A nova lei de licitações (nº 14.133/21) deveria ter entrado em vigor plenamente no dia 1º de abril deste ano. Entretanto, após a edição da Medida Provisória 1.167/23 pelo presidente Lula, prorrogou-se o prazo para dezembro. Nesse cenário, as leis anteriores que regem a matéria — mais especificamente a Lei 8.666/93 —, ainda continuarão a ser utilizadas nas contratações com a administração pública até o fim de 2023.
A lei recém-editada nada dispõe sobre a exigência de certidões negativas de recuperação judicial por parte da empresa licitante; contudo, a lei anterior e que permanecerá em uso até dezembro de 2023 exige “certidão negativa de concordata”. Sabemos que a concordata foi substituída pela recuperação judicial e que são institutos completamente distintos, mas o texto da Lei 8.666/93 não foi alterado para se adequar à mudança legislativa.
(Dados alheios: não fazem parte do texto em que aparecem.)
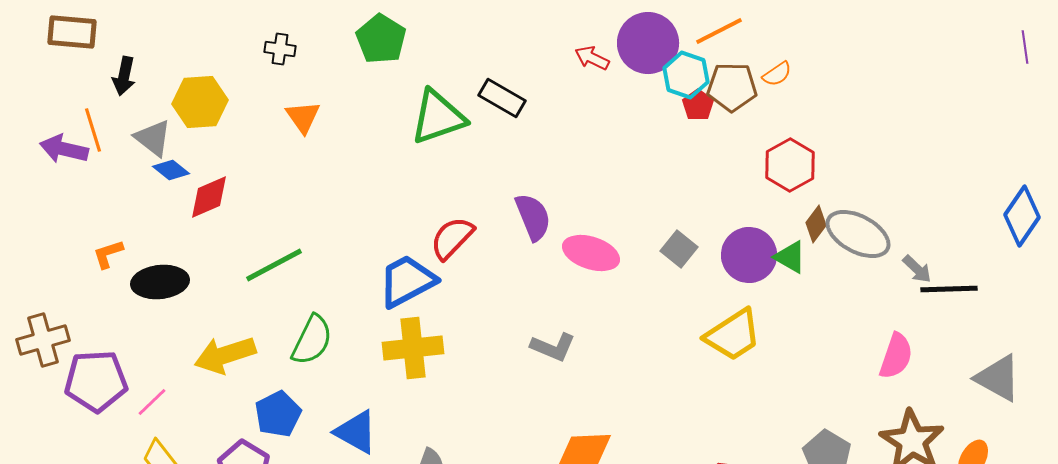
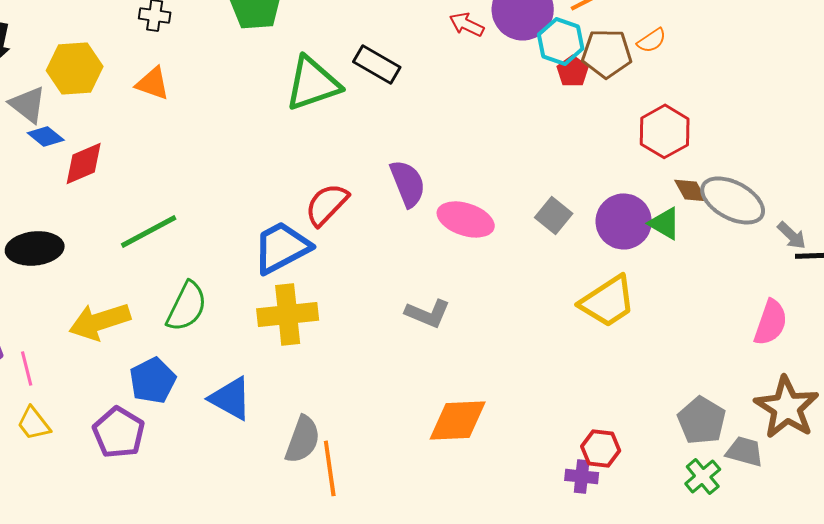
orange triangle: (303, 117) -> (153, 83), moved, turned -36
brown diamond: (816, 224) -> (691, 190), turned -66
pink line: (152, 402) -> (27, 368), turned -60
Como a Lei de Falências e Recuperação de Empresas é de 2005, esse tema já foi discutido pelos tribunais inúmeras vezes, inclusive com diversos precedentes do STJ sobre o tema. Dentre as diversas decisões do Superior Tribunal de Justiça sobre o tema, podemos citar o importante julgado de 2018 pelo ministro Gurgel de Faria e que resume bem a questão:
o examinar o tema sob ouro prisma, a Primeira Turma do STJ, mediante a ponderação equilibrada dos princípios encartados nas Leis nº 8.666/1993 e 11.101/2005, entendeu possível relativizar a exigência de apresentação de certidão negativa de recuperação judicial, a fim de possibilitar à empresa em recuperação judicial participar de certame licitatório, desde que demonstrada, na fase de habilitação, a sua viabilidade econômica (AREsp 309.867/ES, Rel. Ministro Gurgel de Faria, 1ª Turma, julgado em 26/06/2018, DJe 08/08/2018) (grifou-se).
Assim, admite-se a dispensa da certidão negativa de recuperação judicial, mas a empresa deverá comprovar a sua viabilidade econômica, isto é, que possui condições de cumprir com o contrato.
Perceba que o julgado é de 2018, ou seja, a Lei 11.101/05 ainda dizia em seu artigo 52, I, que o juiz ao deferir o processamento da recuperação judicial determinaria a dispensa da apresentação de certidões negativas para que o devedor exercesse suas atividades, exceto para a contratação com o Poder Público ou para recebimento de benefícios ou incentivos fiscais e creditícios. Mesmo com essa redação, os tribunais ainda seguiam o entendimento de que a apresentação de certidão negativa de recuperação judicial poderia ser relativizada.
Com a reforma da Lei 11.101/05 pela lei 14.112/2020, a disposição acima foi alterada, não mais havendo essa exceção, seguindo o que já estava sendo decidido pelo Poder Judiciário, em especial pelo STJ.
Após 2020 o STJ teve a oportunidade de se deparar novamente com essa questão, mantendo as decisões anteriores. Em 16/08/2022 o Tribunal decidiu no REsp 1.826.299/CE a respeito de uma empresa que venceu a licitação para construção de outra etapa do campus da Universidade Federal de Cariri/CE, mas que o contrato não seria assinado em razão de encontrar-se em recuperação judicial. Confira o voto do Relator, o ministro Francisco Falcão:
De fato, o acórdão recorrido não destoa da jurisprudência desta Corte de que a exigência de apresentação de certidão negativa de recuperação judicial deve ser relativizada a fim de possibilitar à empresa em recuperação judicial participar do certame licitatório, desde que demonstre, na fase de habilitação, a sua viabilidade econômica.
Novamente, seguindo os inúmeros precedentes do STJ sobre o tema, decidiu-se recentemente pela relativização da exigência de certidão negativa de recuperação judicial, desde que a empresa demonstre a sua viabilidade econômica.